===== TEXTO EXTRAÍDO =====

Como contra-exemplo (ideologicamente mais “sadio”) do que acontece em Avatar, o autor nos conta a notável história – real – de uma guerrilha que está acontecendo na Índia, neste exato momento (as fontes citadas datam de novembro do ano passado). Trata-se de uma situação em princípio assustadoramente similar à do filme de Cameron: as colinas habitadas pela tribo Dongria Kondh, no estado indiano de Orissa, foram vendidas a companhias mineradoras que visam explorar as suas copiosas reservas de bauxita.

=====

> **INSTRUÇÕES A SEGUIR**
Segundo o texto sobre a guerrilha na Índia, em que estado indiano ficam as colinas habitadas pela tribo Dongria Kondh?

===== CONTEÚDO DOS DADOS =====

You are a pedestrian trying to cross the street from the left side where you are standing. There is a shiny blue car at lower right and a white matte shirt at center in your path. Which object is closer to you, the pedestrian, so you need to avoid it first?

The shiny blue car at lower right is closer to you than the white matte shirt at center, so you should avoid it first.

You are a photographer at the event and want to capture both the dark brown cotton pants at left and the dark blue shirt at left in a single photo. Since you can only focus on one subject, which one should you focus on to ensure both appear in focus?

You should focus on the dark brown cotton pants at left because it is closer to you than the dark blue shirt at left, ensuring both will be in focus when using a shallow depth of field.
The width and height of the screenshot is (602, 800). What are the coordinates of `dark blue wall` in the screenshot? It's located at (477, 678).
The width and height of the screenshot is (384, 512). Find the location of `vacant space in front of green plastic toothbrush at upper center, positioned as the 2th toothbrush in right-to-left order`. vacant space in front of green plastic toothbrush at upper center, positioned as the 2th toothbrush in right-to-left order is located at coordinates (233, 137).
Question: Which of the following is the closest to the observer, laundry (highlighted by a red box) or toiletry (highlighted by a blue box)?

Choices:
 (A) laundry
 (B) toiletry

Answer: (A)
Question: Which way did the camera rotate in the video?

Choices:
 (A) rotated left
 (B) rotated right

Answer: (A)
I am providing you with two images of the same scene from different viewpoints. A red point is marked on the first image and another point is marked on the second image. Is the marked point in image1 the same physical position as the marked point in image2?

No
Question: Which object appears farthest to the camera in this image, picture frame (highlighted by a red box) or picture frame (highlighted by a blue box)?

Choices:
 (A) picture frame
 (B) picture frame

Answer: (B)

=====

> **RESPOSTA ESCRITA**
No estado de Orissa.